*WORK INSTRUCTION*
Rewrite every line of the items below as a numbered list, skipping blank lines. Leave out the picture markers.

[Data items]
══════

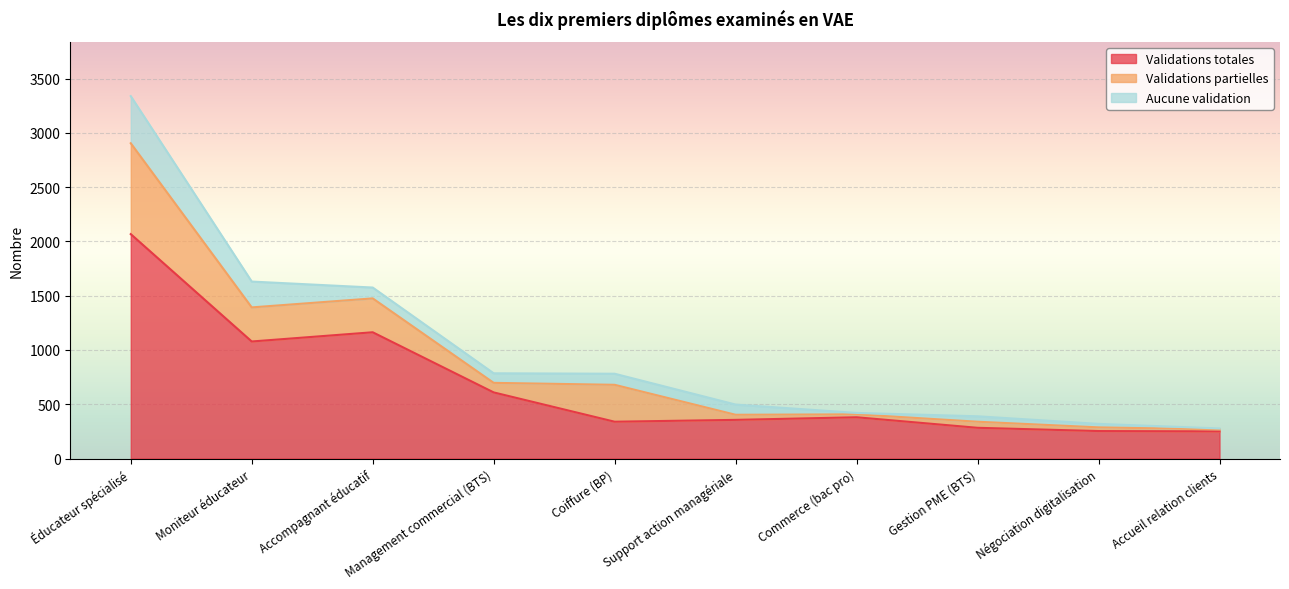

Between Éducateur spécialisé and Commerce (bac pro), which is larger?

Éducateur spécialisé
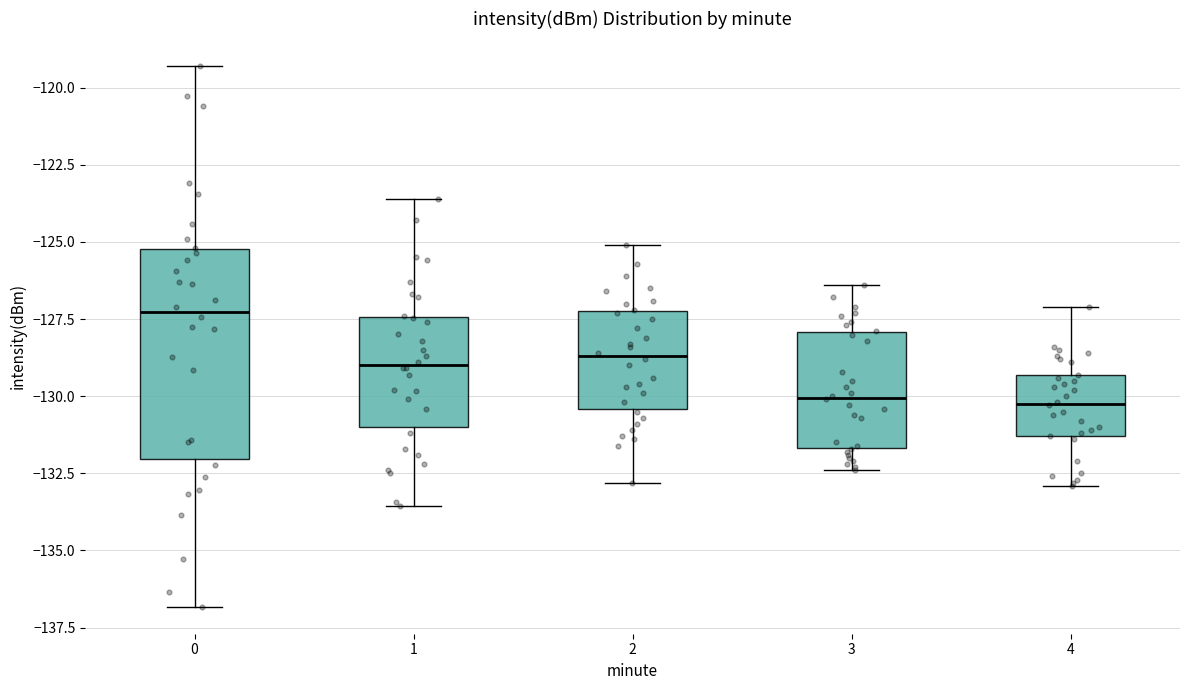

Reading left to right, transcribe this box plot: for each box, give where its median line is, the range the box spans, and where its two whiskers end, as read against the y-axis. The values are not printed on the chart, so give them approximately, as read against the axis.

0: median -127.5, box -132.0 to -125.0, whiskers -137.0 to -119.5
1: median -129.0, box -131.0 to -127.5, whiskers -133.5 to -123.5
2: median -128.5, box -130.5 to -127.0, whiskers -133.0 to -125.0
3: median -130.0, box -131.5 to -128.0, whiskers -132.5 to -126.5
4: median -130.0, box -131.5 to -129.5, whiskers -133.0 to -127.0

══════

*RESULT*
1. Between Éducateur spécialisé and Commerce (bac pro), which is larger?
2. Éducateur spécialisé
3. Reading left to right, transcribe this box plot: for each box, give where its median line is, the range the box spans, and where its two whiskers end, as read against the y-axis. The values are not printed on the chart, so give them approximately, as read against the axis.
4. 0: median -127.5, box -132.0 to -125.0, whiskers -137.0 to -119.5
5. 1: median -129.0, box -131.0 to -127.5, whiskers -133.5 to -123.5
6. 2: median -128.5, box -130.5 to -127.0, whiskers -133.0 to -125.0
7. 3: median -130.0, box -131.5 to -128.0, whiskers -132.5 to -126.5
8. 4: median -130.0, box -131.5 to -129.5, whiskers -133.0 to -127.0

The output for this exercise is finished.